Solar's already the cheapest energy source for powering air conditioners in hot, sunny places. It and storage methods need to keep getting cheaper for it to win at baseload and dispatchable power, but it's going in that direction.

Remember that the world isn't all one big market. There are borders and transportation costs. Moving fuel around is fairly costly, and governments are loath to allow money to be sent out of their country for basic needs which can be satisfied domestically. If they don't maintain trade balance, it's slow economic destruction. If a country doesn't have good fossil fuel resources of its own, it's motivated to invest in alternative energy.

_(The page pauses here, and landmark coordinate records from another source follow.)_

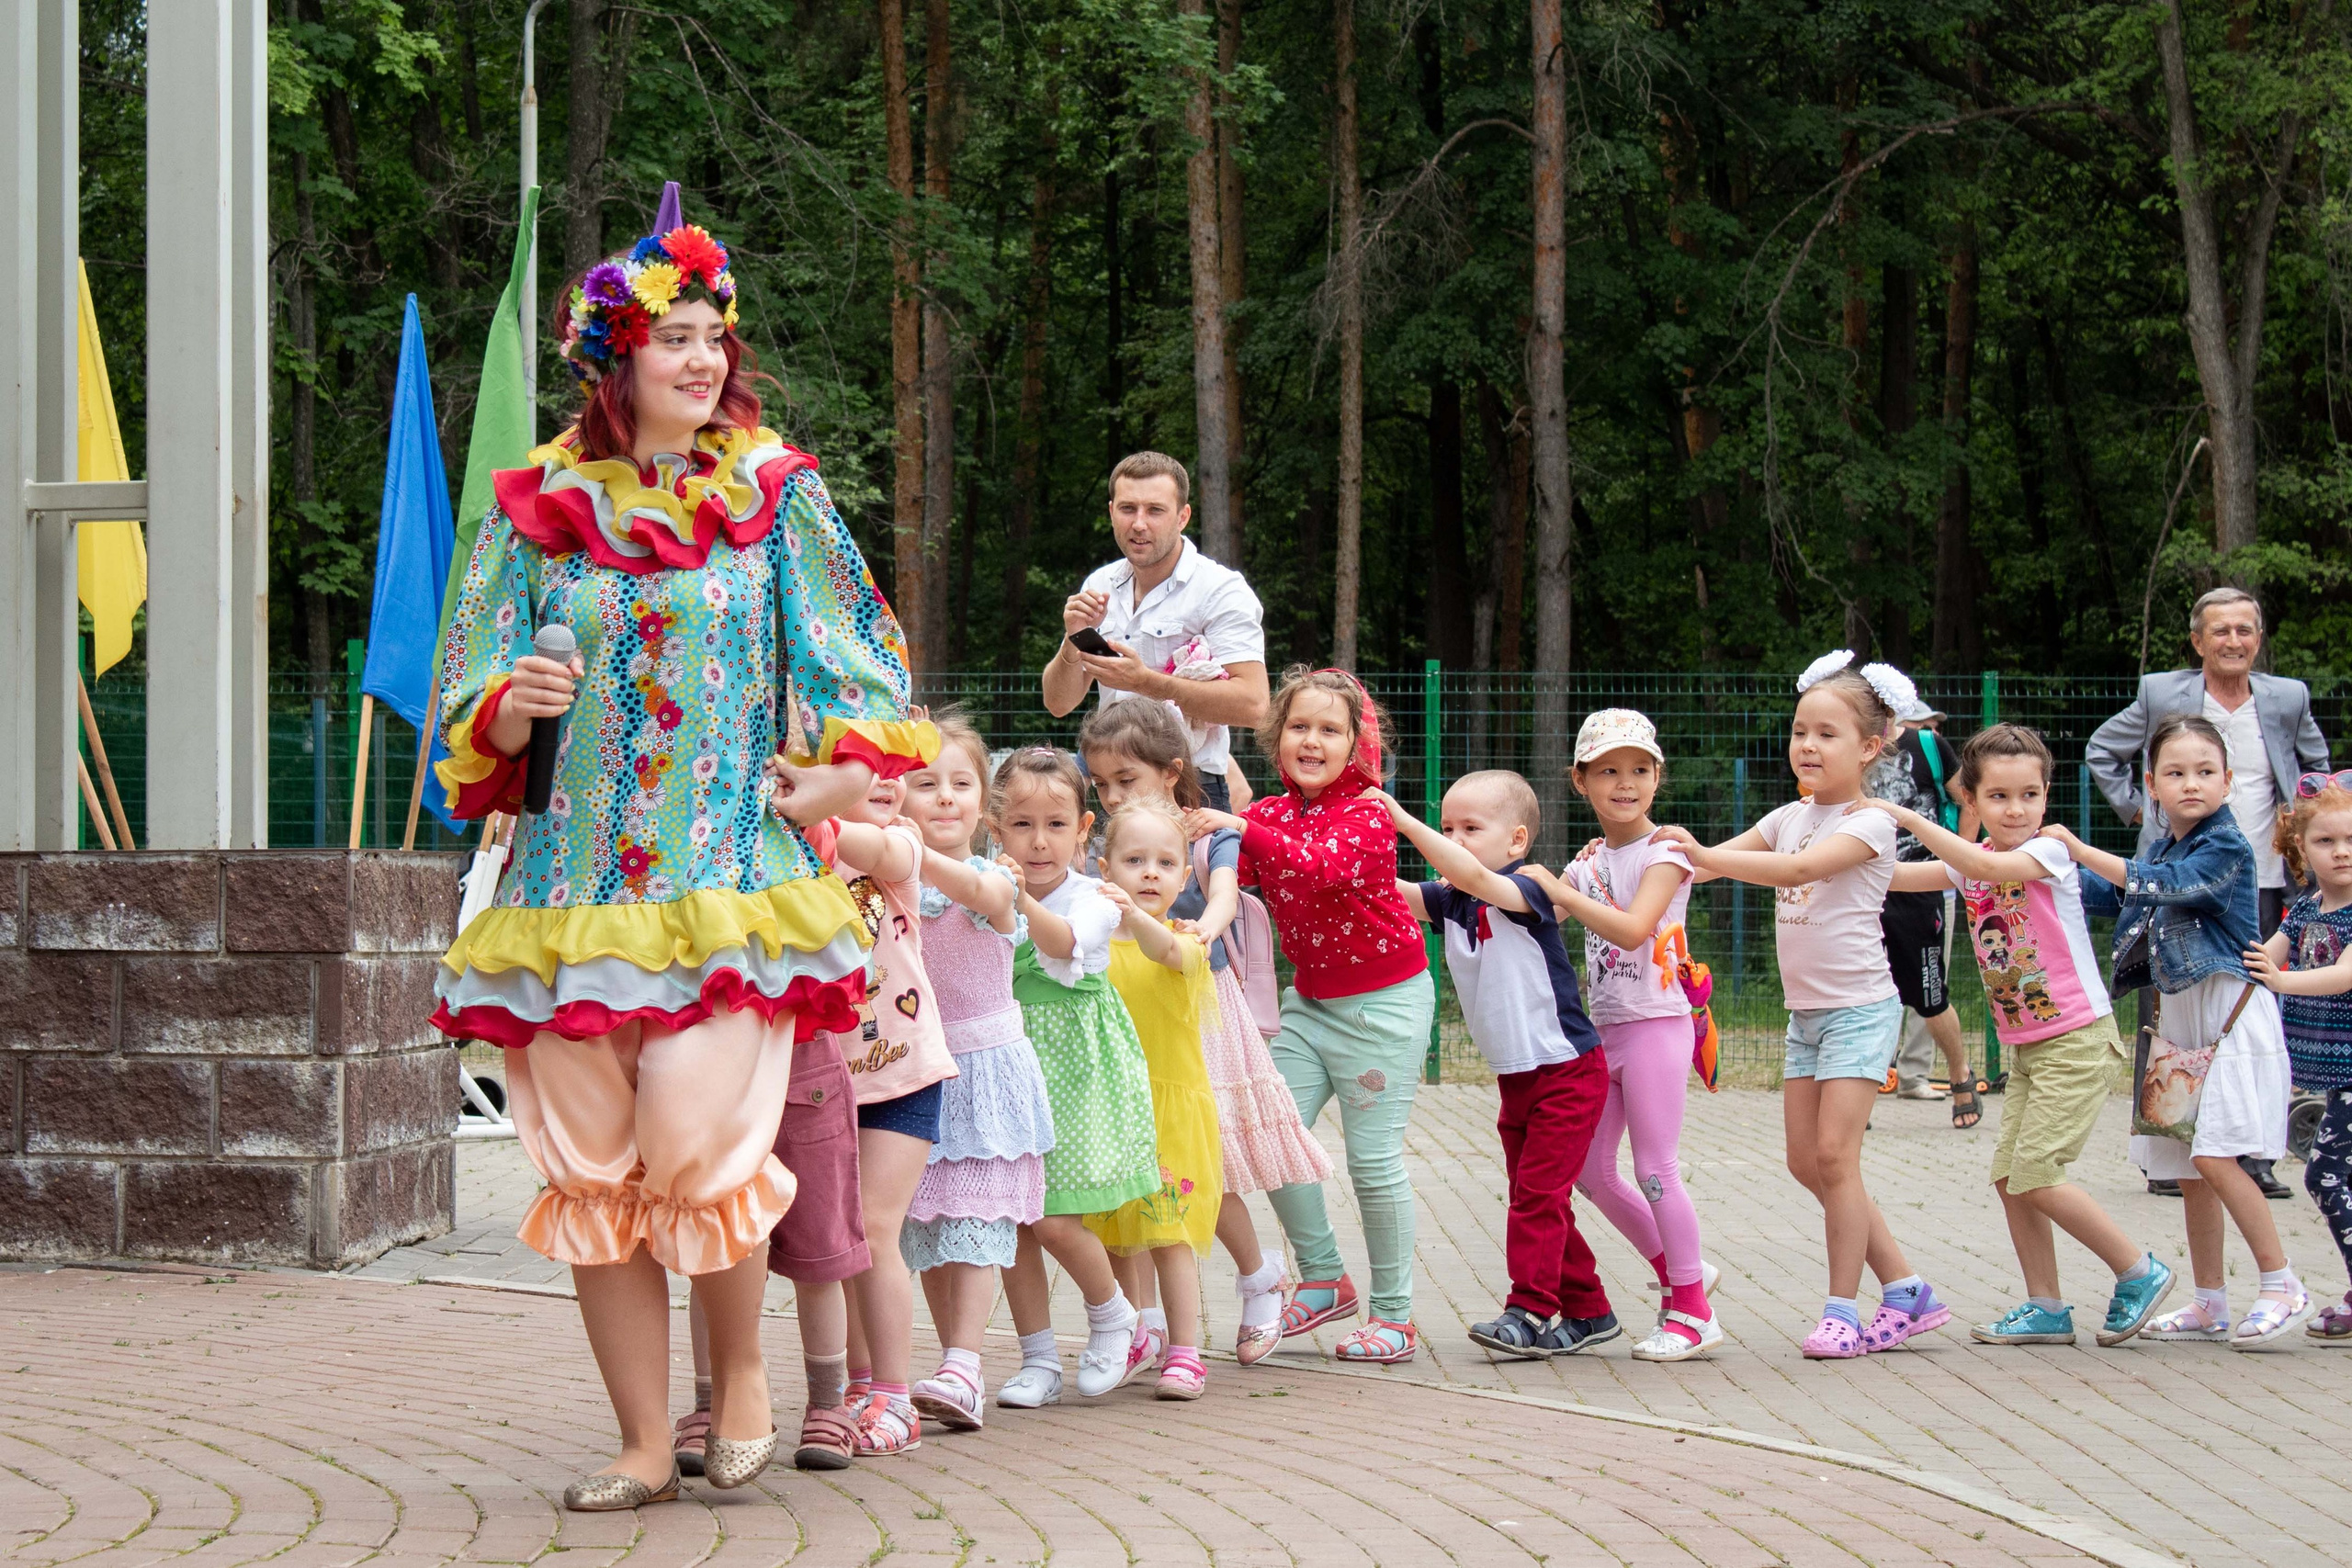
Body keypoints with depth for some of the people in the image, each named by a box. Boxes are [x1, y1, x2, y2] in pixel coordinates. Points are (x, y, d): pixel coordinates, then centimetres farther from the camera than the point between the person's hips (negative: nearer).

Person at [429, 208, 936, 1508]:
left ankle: (740, 1368, 10)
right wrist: (511, 711, -12)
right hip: (575, 881, 2)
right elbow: (473, 701, 10)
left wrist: (849, 765, -6)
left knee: (695, 1145, -16)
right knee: (590, 1168, 0)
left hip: (729, 880, -2)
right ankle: (645, 1443, 10)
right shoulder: (539, 506, 9)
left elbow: (853, 668, 11)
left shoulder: (776, 495, 8)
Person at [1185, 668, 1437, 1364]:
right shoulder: (1269, 814, 3)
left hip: (1383, 1000, -6)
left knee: (1373, 1156, -3)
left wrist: (1240, 829, -40)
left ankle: (1394, 1314, 9)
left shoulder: (1366, 813, -16)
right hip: (1310, 1000, 6)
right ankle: (1323, 1280, 14)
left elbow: (1322, 865, -35)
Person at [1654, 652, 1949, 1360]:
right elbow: (1715, 862, 5)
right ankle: (1906, 1291, 15)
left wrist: (1705, 855, -35)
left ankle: (1842, 1310, -3)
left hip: (1859, 1008, -8)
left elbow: (1798, 869, -28)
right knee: (1806, 1162, 6)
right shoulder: (1791, 817, 10)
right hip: (1806, 1010, 8)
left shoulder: (1869, 824, -12)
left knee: (1834, 1155, -12)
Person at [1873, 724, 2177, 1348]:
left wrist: (1909, 819, -33)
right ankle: (2046, 1309, 13)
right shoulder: (1974, 859, 8)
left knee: (2035, 1176, -13)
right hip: (2025, 1045, 8)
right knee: (2009, 1175, 4)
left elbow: (1985, 865, -32)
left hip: (2076, 1039, -8)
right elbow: (1901, 876, 3)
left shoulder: (2049, 852, -13)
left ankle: (2139, 1272, 2)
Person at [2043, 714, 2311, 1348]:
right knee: (2190, 1171, 8)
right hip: (2178, 1017, 8)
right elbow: (2102, 892, 25)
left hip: (2232, 1014, -8)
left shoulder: (2227, 848, -12)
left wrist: (2079, 849, -23)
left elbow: (2165, 885, -25)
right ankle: (2210, 1305, 16)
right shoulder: (2161, 851, 12)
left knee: (2215, 1157, -17)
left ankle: (2283, 1286, -8)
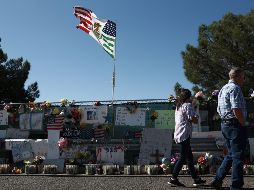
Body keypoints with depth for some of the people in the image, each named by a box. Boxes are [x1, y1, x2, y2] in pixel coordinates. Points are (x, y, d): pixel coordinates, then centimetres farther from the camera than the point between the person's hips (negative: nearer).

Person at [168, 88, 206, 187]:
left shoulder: (178, 106, 19)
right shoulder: (187, 105, -8)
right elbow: (193, 119, -14)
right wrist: (196, 118, 6)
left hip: (179, 134, 9)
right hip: (184, 134, -9)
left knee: (189, 157, 12)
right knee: (183, 157, -6)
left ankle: (196, 179, 17)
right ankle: (173, 179, -6)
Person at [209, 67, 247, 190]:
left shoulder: (223, 89, 18)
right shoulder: (234, 88, -13)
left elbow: (219, 110, 21)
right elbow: (236, 110, -23)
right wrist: (243, 124, -12)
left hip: (225, 125, 10)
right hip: (235, 125, -9)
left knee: (231, 154, 17)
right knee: (238, 157, -2)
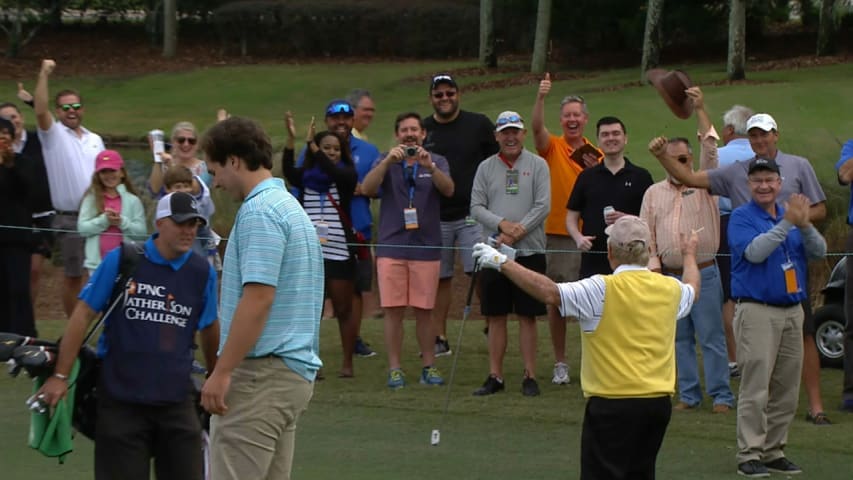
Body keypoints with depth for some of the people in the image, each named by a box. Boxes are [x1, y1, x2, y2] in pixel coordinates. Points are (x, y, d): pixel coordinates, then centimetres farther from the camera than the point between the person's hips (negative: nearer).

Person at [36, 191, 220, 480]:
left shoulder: (202, 273, 1)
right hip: (120, 399, -2)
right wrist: (61, 376, -4)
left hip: (176, 401, 3)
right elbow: (83, 314, -3)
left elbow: (209, 328, 17)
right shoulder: (120, 261, -6)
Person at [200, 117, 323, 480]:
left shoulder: (259, 212, -14)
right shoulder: (290, 207, 18)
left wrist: (222, 371, -20)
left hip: (261, 371, -10)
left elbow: (258, 298, -22)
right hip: (295, 371, 10)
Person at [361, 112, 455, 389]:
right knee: (393, 310, -1)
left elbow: (448, 190, -11)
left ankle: (429, 366, 12)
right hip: (391, 246, 0)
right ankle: (394, 368, 4)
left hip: (426, 247, 0)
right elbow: (367, 188, -9)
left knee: (424, 311, 3)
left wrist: (429, 167, -30)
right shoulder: (386, 163, 8)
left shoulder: (437, 163, 7)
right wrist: (388, 161, -24)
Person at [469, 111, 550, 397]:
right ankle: (495, 376, 10)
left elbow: (543, 206, -5)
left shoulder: (537, 165, 2)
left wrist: (519, 231, -14)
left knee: (527, 316, 1)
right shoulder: (486, 168, 8)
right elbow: (476, 207, 3)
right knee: (496, 316, 5)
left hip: (529, 251, -2)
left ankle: (530, 376, 6)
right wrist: (503, 224, -12)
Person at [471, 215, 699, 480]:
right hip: (659, 402, 6)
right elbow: (692, 289, 30)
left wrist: (503, 263, -17)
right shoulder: (670, 289, 6)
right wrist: (689, 255, 51)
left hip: (613, 403, -6)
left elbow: (550, 292, -24)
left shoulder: (604, 290, -14)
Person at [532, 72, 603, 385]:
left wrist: (596, 172, -8)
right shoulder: (552, 147, 1)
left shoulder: (595, 155, 8)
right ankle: (560, 363, 11)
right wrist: (541, 97, -36)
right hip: (555, 235, -2)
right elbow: (537, 127, -19)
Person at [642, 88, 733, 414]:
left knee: (711, 337, -4)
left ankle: (720, 395, -1)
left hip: (703, 273, -4)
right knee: (680, 339, 7)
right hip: (668, 276, 4)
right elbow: (645, 234, 14)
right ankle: (688, 395, 13)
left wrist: (700, 109, -18)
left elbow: (710, 149, -11)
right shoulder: (653, 193, 13)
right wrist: (653, 264, -1)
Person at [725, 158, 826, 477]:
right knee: (755, 388, -8)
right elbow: (754, 252, -19)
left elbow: (819, 251, 4)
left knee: (786, 390, 8)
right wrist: (787, 223, -21)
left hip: (792, 310, 6)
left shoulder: (791, 214, 13)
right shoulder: (741, 218, -2)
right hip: (756, 310, -6)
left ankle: (774, 451, 16)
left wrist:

So... You guys are basically stating that economic growth leads to economic growth... BUT... Economic growth also halts economic growth?
Econometric graph series when?

>The technology needs to be able to survive and compete in the marketplace

That's a moot point since we are still talking about oil going well past that tipping point. It isn't like we will forget the other technologies. We don't really need to talk about it pre-tipping point. The main discussion point being that we have the tech to completely replace everything oil can do.

nah, there are other energy sources on the planet that we can tap.

>Rocket fuel is not oil based

correct... much of it is hydrogen and oxygen.. or methane and oxygen.

unless you are talking about Hypergolics

Just want to point out that I'm lretty sure most produced H2 comes from hydrocarbons
CH4 + 2 H2O > CO2 + 4 H2

Obviously, but the brainlets here can't understand how anything works.